The current juncture can clearly be seen as a continuation of this battle. In the Modi era, the BJP has managed to camouflage its essential Manuwadi identity by creating a pro-OBC image and perfecting the art of social engineering by sub-dividing castes, both SCs and OBCs, pitting one group against another and cobbling a larger social coalition around its core upper caste support base. The bracketing of OBCs with SCs and STs in the UGC regulations can potentially unsettle this social engineering blueprint. The Supreme Court stay on the UGC regulations has therefore come as a huge relief for the Sangh-BJP establishment. While the BJP sees this as an opportunity to wriggle out of the crisis, the upper caste lobby has smelled victory, and having stalled the UGC regulations it would now like to stop every quest for social equality and equitable representation in diverse spheres and push for reversal of the entire trajectory of affirmative action.

The movement for land rights offers an instructive analogy. Following the defeat of the Vajpayee government and its "India Shining" narrative, we had seen a renewed surge for land protection and land rights legislation in India. This was the phase when the Forest Rights and Rural Employment Guarantee Acts were passed, the Land Reform Commission set up by Nitish Kumar government submitted its report and the Land Acquisition Act was passed making consent and adequate compensation mandatory for any acquisition of land. The Bihar land reform report was however dumped by the government to appease the feudal lobby, and ever since its ascent to power the Modi government has been relentlessly trying to subvert and reverse these legislations. Even though its attempt to scrap the Land Acquisition Act did not succeed and the pro-corporate farm laws too had to be repealed, the government has now unleashed an all-out bulldozer raj to grab as much land as possible.

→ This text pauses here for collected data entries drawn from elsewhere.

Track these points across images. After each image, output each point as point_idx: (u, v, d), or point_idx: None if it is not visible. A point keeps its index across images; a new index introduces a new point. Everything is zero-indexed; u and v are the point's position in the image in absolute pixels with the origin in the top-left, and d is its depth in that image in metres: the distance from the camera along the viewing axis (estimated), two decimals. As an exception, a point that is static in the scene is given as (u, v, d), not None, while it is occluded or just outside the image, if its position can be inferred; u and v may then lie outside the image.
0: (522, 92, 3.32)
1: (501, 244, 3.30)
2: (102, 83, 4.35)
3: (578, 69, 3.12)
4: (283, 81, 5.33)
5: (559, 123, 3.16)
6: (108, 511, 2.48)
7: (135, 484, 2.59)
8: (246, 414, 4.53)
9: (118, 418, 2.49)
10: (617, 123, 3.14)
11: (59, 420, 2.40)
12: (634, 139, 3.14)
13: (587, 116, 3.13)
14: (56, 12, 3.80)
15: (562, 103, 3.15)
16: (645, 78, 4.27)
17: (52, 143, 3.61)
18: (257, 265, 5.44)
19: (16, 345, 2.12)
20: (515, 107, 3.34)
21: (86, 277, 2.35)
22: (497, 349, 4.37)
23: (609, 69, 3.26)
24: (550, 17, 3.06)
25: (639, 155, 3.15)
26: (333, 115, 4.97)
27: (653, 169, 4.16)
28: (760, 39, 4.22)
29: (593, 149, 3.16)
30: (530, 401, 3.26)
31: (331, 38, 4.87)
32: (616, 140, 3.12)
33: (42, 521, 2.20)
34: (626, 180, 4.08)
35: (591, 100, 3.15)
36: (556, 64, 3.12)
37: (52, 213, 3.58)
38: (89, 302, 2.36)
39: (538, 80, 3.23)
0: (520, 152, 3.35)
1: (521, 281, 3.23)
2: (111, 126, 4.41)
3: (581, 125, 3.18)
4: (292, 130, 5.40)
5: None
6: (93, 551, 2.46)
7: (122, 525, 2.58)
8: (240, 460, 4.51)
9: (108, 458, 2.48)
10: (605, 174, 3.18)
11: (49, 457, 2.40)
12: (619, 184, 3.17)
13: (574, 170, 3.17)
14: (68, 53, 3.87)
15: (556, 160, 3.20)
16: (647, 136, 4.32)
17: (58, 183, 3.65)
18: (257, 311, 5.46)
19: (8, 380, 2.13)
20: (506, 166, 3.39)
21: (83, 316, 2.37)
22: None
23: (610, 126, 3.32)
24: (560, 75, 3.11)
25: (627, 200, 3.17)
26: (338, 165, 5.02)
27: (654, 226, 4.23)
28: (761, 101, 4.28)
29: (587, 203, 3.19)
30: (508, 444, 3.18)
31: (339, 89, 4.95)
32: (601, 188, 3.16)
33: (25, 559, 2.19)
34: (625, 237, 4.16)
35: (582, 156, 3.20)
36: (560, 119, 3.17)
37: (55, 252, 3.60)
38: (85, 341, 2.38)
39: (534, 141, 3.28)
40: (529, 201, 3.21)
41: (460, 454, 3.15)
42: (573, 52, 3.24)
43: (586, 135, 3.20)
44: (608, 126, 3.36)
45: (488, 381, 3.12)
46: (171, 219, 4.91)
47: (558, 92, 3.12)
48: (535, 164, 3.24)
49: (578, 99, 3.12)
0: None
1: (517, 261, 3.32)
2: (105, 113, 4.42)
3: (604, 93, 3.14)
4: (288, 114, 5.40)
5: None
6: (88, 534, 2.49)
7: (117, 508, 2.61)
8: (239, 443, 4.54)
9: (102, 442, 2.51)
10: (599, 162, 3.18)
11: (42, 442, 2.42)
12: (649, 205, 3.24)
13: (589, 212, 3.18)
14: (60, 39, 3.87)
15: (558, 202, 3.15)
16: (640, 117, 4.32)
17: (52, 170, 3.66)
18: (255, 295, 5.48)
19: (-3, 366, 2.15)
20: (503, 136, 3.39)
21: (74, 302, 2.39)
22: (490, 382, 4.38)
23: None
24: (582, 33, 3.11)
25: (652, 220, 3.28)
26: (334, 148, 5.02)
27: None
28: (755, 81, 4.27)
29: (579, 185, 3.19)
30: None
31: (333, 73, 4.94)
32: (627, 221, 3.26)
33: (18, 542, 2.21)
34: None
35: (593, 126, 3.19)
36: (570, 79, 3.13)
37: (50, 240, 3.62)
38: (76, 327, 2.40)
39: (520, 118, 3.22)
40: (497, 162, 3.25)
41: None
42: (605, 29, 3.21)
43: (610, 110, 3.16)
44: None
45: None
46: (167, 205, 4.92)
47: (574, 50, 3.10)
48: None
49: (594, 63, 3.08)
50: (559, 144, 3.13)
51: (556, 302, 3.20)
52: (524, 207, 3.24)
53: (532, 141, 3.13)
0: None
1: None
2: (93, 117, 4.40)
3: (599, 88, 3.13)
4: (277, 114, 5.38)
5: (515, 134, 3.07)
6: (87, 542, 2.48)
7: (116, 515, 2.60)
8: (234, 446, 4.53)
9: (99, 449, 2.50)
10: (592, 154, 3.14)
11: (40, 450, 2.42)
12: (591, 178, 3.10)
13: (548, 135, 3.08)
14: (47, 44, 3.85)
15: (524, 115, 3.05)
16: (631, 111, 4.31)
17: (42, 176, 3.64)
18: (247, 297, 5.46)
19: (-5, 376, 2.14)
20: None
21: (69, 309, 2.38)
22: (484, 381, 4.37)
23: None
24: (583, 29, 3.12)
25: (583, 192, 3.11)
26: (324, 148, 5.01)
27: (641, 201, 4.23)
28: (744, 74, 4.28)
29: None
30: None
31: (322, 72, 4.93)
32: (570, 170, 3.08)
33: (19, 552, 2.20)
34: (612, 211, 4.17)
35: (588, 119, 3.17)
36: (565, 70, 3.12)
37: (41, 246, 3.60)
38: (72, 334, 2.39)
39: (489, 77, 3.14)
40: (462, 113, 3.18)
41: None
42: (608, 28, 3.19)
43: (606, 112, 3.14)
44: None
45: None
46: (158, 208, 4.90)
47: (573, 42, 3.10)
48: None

While the Supreme Court stays the UGC regulations, the VBSA Bill 2025 proposes to replace the UGC itself, along with the All India Council for Technical Education and National Council for Teacher Education with a single centralised regulatory body. The entire domain of higher education is being subjected to unprecedented centralisation, privatisation and Hindutva ideological regimentation. And in a repeat of the assault on JNU, HCU and other progressive student movement campuses in the wake of the institutional murder of Rohith Vemula, once again JNU has come under attack at this juncture of churning among students for social justice, academic freedom, quality education and dignified employment. In a shocking crackdown on campus democracy, JNU administration has rusticated all four central office bearers of JNUSU - President Aditi, Vice President Gopika, General Secretary Sunil, and Joint Secretary Danish, along with former President Nitish, for protesting against the installation of a surveillance system in Dr. BR Ambedkar Central Library.

For seekers of substantive social justice, equitable representation and functional democracy, the stakes are clearly much higher than just UGC regulations. A powerful student upsurge at this juncture holds the key to the future of India's democracy and the road to the annihilation of caste, within the campuses of higher education and beyond.